2. Hierarchical Tool Retrieval: Two-Step Selection to Narrow the Search Space

Once the tools are stored, the library can be quite large. Flat retrieval during reasoning can suffer from reduced precision due to irrelevant tools. RefTool performs a two-step retrieval following the hierarchy of the toolbox: first selecting relevant categories at the chapter level, then choosing specific tools within those categories. This significantly reduces the candidates at each step, compressing the search space and improving hit precision. For unstructured reference materials without clear sectioning, the LLM first summarizes a category hierarchy before following the same two-step retrieval.

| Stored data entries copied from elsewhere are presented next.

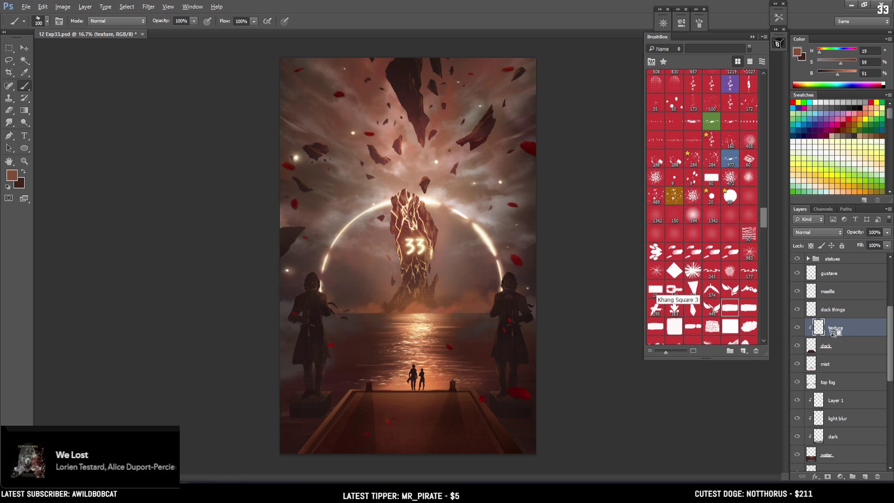
{"action": "left_click", "coordinate": [831, 334], "text": "alt"}
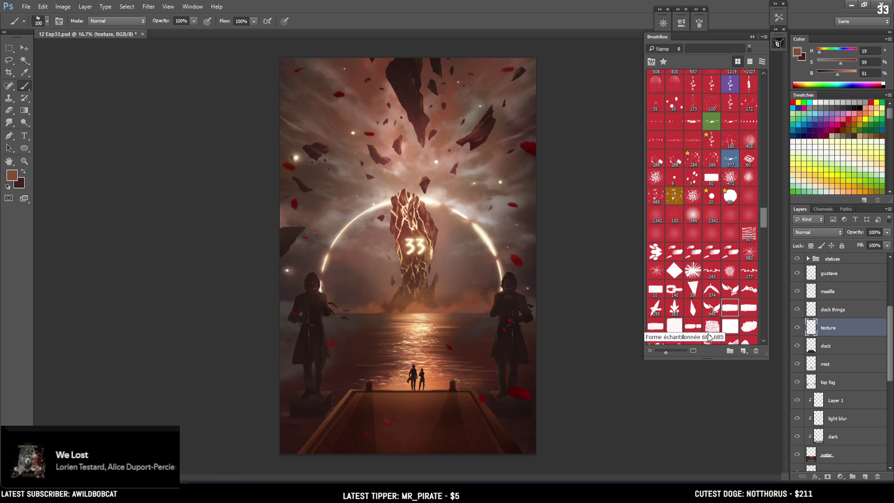
{"action": "left_click", "coordinate": [693, 328]}
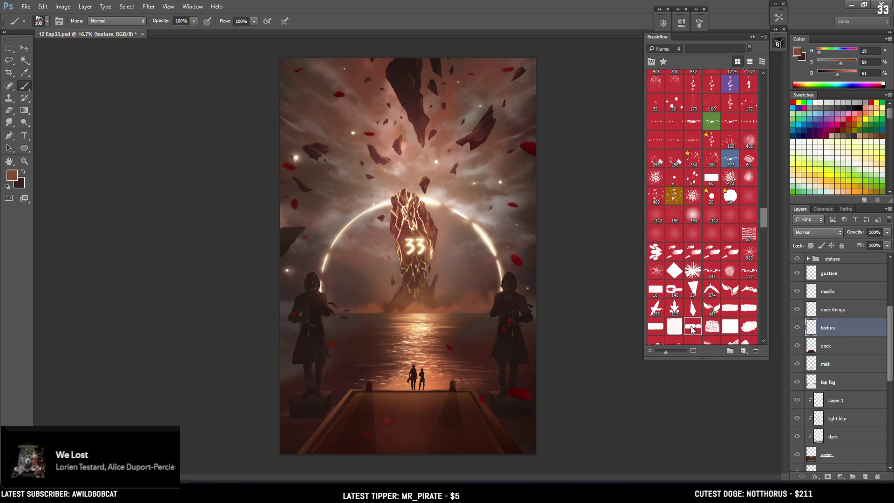
{"action": "key", "text": "bracketright"}
{"action": "key", "text": "bracketright"}
{"action": "key", "text": "bracketright"}
{"action": "key", "text": "bracketright"}
- Test brick strokes along the dock edge, horizon and arch, undoing each, and check brush tip settings
{"action": "left_click_drag", "start_coordinate": [332, 393], "coordinate": [482, 401]}
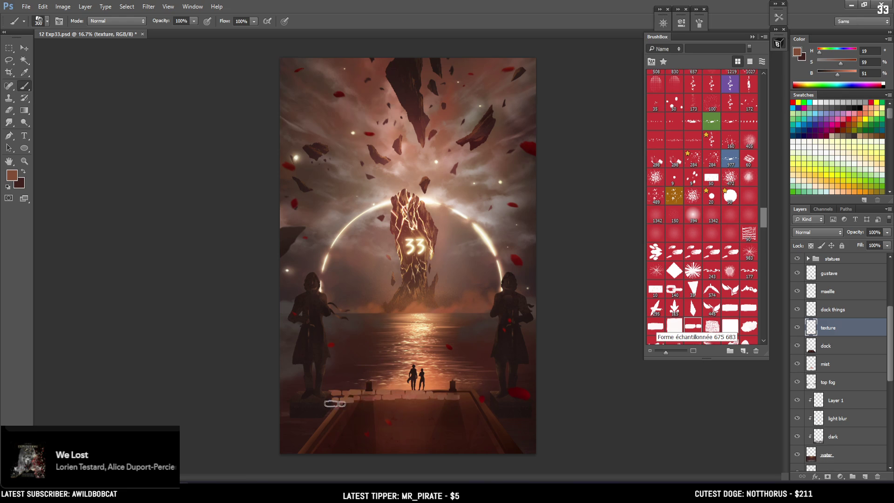
{"action": "key", "text": "ctrl+z"}
{"action": "left_click_drag", "start_coordinate": [328, 366], "coordinate": [528, 366]}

3. Two Reasoning Modes: Complementarity of PoT and ReAct

The choice of how to use tools depends on the task type. PoT (Program of Thought) generates a single block of code containing tool calls to solve the problem in one go, which is more efficient for tasks with deterministic solution paths. ReAct employs multi-turn interaction, performing reasoning while retrieving and calling tools as needed, providing greater flexibility for tasks requiring step-by-step exploration. These two modes cover reasoning needs ranging from "one-shot solutions" to "exploratory approaches."

Key Experimental Results

Main Results

Task RefTool+PoT (GPT-4o) TroVE Domain-specific methods
Causal Reasoning (QRData) 46.8% 36.4%
Physics (TheoremQA) 57.9% Physics Reasoner
Chemistry (SciBench) 66.4% ChemAgent

Ablation Study

Configuration Effect
No reference materials (Pure LLM knowledge) Significant decline
No hierarchical structure (Flat retrieval) Reduced retrieval precision
No execution test verification Increased proportion of incorrect tools

Key Findings

  • Ours outperforms tool creation methods by an average of 13.0% and domain-specific methods by 10.2%.
  • 73% of tools pass verification in a single generation—the quality of reference materials ensures the quality of tools.
  • Hierarchical retrieval is more effective than flat retrieval—leveraging textbook structures reduces the search space.
  • RefTool shows the largest gain in causal reasoning (+10.4%), indicating that LLM internal knowledge is weakest in the causal domain.

Highlights & Insights

  • The approach of directly transforming textbooks into tools is intuitive—human learning also moves from studying textbooks to application.
  • The 73% first-pass verification rate suggests that the transformation from textbook knowledge to code is more reliable than expected.
  • The hierarchical toolbox utilizes the natural structure of textbooks, avoiding additional knowledge engineering.
  • The method is generalizable to any professional domain with structured reference materials.

Limitations & Future Work

  • Dependent on the availability of high-quality reference materials—cannot be used without a good textbook.
  • Each section generates at most 2 tools; information-dense chapters might miss important functionalities.
  • The tool hierarchy is fixed at two levels; complex knowledge systems might require more flexible organization.
  • Inter-tool coordination and reuse (e.g., one tool calling another) have not been explored.
  • vs CRAFT/TroVE: These rely on LLM internal knowledge, which is unreliable in specialized domains; RefTool compensates with external references.
  • vs RAG: RAG retrieves raw text for LLM reasoning, whereas RefTool pre-compiles knowledge into executable code—execution is more precise than reasoning.
  • vs chainSTORM/domain-specific agents: Domain-specific methods require manual design; RefTool automatically generates them from textbooks.
  • Inspired the "knowledge compilation" paradigm: Pre-compiling textual knowledge into executable programs to reduce cognitive burden during reasoning.

Rating

  • Novelty: ⭐⭐⭐⭐ The reference-to-tool approach is intuitive and effective.
  • Experimental Thoroughness: ⭐⭐⭐⭐ Validated across three specialized domains with sufficient comparisons.
  • Writing Quality: ⭐⭐⭐⭐ Framework design is clearly presented.
  • Value: ⭐⭐⭐⭐ Provides a practical paradigm for tool creation in specialized fields.